The every-four-weeks regimen group had the highest drop-out rate. However, it is unlikely that this higher drop-out rate jeopardizes the conclusion, as drop-outs tended to have the same baseline values. The main reasons for treatment discontinuation in all groups were compliance‐related study visit violations. The noncompliance is not only an issue in this study but a problem also in clinical practice [37]. In this study, we see a slightly higher, though not significant, non-adherence rate with the most rigorous treatment schedule, which may be a justification for considering a lower treatment frequency as alternative, as this may increase patient compliance. But where some see frequent visits as a hassle, others will see it as a welcome social benefit. In the end, again, more personalized care might be the answer.

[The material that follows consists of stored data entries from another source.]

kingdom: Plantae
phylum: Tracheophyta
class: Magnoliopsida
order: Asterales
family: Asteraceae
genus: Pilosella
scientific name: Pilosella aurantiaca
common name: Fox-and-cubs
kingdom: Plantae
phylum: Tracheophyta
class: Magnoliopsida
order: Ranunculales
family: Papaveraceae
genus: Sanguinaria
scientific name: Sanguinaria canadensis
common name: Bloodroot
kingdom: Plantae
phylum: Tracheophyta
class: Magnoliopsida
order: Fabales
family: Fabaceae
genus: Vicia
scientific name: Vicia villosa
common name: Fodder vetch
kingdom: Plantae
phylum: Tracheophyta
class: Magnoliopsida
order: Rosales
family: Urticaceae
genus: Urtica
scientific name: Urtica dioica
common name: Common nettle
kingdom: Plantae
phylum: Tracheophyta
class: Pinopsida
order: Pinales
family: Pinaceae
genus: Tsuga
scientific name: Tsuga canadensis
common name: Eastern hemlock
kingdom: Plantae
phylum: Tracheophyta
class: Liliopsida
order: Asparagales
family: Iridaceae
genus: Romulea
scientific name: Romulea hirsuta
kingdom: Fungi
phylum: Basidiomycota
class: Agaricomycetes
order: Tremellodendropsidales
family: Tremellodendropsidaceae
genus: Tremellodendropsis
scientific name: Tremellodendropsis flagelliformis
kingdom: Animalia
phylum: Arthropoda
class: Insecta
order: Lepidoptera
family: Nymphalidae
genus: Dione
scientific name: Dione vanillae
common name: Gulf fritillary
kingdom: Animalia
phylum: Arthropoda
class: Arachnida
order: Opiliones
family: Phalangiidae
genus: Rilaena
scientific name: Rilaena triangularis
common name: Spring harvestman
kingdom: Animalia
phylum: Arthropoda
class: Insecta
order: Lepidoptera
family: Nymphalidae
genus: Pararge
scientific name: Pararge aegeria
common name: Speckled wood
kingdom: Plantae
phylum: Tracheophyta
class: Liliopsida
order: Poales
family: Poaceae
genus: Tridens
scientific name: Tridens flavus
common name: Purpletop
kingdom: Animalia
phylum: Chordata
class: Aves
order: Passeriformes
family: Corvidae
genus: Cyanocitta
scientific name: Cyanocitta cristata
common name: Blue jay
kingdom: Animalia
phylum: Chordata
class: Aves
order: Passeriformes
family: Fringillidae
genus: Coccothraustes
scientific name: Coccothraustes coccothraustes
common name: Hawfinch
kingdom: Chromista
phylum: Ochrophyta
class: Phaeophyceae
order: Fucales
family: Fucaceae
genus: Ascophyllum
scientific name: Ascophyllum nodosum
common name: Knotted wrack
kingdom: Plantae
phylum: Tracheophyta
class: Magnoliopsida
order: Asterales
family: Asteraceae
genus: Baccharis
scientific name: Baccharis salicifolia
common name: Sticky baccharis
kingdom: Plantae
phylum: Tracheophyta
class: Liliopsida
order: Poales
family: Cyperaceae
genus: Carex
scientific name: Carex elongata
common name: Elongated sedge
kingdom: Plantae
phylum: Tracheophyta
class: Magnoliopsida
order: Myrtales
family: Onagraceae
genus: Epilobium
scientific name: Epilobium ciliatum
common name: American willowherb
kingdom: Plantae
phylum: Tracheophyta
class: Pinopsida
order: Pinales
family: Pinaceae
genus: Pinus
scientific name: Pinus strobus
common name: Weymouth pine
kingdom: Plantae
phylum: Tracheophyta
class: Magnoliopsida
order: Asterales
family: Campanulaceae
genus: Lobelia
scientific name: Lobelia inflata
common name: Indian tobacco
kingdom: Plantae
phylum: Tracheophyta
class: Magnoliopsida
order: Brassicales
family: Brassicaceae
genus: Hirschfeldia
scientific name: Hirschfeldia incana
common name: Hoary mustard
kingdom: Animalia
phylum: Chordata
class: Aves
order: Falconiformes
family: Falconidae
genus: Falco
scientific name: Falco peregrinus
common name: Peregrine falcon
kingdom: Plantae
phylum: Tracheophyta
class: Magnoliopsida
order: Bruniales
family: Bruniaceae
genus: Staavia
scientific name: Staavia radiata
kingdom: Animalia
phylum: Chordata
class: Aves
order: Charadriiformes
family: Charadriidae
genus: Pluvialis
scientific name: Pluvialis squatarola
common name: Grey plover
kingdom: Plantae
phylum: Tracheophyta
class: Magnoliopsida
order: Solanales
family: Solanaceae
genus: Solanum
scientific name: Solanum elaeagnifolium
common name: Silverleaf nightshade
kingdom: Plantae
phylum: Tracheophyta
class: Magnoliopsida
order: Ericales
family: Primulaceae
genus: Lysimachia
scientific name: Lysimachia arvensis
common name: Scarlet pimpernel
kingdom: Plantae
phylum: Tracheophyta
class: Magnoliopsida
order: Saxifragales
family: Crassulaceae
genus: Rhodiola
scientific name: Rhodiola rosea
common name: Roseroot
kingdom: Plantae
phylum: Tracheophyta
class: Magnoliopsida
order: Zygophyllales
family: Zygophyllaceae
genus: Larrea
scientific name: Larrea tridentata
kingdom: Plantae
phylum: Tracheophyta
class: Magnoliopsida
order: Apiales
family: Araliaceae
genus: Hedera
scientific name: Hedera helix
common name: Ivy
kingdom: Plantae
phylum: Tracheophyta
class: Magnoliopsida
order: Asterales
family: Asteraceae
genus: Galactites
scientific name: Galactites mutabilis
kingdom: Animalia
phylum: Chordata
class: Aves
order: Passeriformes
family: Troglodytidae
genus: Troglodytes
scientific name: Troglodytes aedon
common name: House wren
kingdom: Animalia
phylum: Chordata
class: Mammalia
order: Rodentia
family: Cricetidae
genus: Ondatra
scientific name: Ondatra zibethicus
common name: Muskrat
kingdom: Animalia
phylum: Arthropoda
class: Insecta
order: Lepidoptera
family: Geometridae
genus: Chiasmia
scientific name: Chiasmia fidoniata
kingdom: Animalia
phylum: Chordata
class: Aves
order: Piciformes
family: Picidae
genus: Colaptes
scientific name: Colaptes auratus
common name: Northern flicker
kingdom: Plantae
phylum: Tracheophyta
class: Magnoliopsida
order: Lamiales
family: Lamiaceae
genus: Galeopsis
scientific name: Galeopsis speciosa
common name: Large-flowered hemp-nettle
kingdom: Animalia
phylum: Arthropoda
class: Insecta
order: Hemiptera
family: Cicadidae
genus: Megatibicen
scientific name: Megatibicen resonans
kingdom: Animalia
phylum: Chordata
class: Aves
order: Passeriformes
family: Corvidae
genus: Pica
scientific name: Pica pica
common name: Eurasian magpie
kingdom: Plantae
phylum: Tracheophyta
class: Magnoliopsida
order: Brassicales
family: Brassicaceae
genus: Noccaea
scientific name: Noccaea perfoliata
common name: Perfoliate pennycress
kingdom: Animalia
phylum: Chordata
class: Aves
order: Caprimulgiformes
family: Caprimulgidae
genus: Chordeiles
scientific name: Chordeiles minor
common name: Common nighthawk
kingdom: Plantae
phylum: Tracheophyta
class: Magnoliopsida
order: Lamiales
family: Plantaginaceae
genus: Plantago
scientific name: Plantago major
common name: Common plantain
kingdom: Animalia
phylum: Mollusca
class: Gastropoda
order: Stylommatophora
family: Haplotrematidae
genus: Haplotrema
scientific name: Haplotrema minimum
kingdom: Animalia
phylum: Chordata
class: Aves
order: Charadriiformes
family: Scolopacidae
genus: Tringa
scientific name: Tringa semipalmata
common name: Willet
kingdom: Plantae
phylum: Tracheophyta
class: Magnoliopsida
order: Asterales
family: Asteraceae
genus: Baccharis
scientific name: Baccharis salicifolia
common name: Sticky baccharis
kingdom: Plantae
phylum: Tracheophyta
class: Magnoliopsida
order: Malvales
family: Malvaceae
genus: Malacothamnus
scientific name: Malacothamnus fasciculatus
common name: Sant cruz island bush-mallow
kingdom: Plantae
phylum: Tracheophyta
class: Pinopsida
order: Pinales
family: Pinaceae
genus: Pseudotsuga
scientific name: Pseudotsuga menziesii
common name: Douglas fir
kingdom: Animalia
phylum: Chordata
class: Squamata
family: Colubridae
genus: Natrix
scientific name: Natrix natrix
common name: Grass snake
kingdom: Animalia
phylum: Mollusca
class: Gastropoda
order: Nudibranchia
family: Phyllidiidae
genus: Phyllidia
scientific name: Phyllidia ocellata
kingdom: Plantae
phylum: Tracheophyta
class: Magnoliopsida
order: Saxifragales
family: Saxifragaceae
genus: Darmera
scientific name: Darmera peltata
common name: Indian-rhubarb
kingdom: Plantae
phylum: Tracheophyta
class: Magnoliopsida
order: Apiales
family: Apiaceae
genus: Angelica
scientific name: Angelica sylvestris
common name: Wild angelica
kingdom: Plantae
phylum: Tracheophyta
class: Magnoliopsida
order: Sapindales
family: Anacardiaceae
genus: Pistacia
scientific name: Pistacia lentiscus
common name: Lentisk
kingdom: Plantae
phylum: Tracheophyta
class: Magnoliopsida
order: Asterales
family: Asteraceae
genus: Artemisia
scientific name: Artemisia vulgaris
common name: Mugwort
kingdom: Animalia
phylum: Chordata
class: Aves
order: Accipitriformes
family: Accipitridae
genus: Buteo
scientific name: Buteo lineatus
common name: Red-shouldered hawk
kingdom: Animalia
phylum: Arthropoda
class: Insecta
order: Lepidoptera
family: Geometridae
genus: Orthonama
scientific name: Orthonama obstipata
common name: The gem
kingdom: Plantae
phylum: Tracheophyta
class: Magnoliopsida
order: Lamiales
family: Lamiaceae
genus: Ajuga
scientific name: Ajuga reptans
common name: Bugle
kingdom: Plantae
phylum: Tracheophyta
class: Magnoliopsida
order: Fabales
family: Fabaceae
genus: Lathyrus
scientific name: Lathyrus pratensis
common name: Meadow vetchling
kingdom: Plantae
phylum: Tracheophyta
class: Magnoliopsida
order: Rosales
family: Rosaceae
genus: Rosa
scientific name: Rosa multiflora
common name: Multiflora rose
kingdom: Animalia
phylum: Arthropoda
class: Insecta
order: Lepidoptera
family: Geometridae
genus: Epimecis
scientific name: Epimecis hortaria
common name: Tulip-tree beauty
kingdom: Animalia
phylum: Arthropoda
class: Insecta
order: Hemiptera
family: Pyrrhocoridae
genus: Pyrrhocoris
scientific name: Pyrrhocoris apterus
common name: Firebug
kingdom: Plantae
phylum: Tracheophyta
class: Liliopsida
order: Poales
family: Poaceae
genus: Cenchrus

Imbalances were found in the vision-related QoL baseline scores. Principally these differences are a coincidental result of randomization, but as it might have affected the results, the positive effect of the treatment was larger in the eight-week group, we corrected for baseline in the model. In this analysis the interaction between baseline and time confirms the influence of an imbalanced baseline. Apparently, patients with lower baseline scores on average have larger increase in QoL. This could logically be a result of regression to the mean. This same situation occurred in the previous study where the difference of 4 letters on baseline was equalized at follow-up [26]. It is obviously more difficult to improve more if you already have a high QoL.

Conclusion

Non-inferiority of the 6 and 8 weeks frequencies to 4 weeks was demonstrated on vision-related and general QoL in patients with nARMD. These results are in line with previously published results of these frequency injections. Lower injection frequency may reduce burden, side effects, and treatment costs. In consideration of these results, 6 and in particular 8-week frequency injections of intravitreal bevacizumab could be considered in patients with nARMD.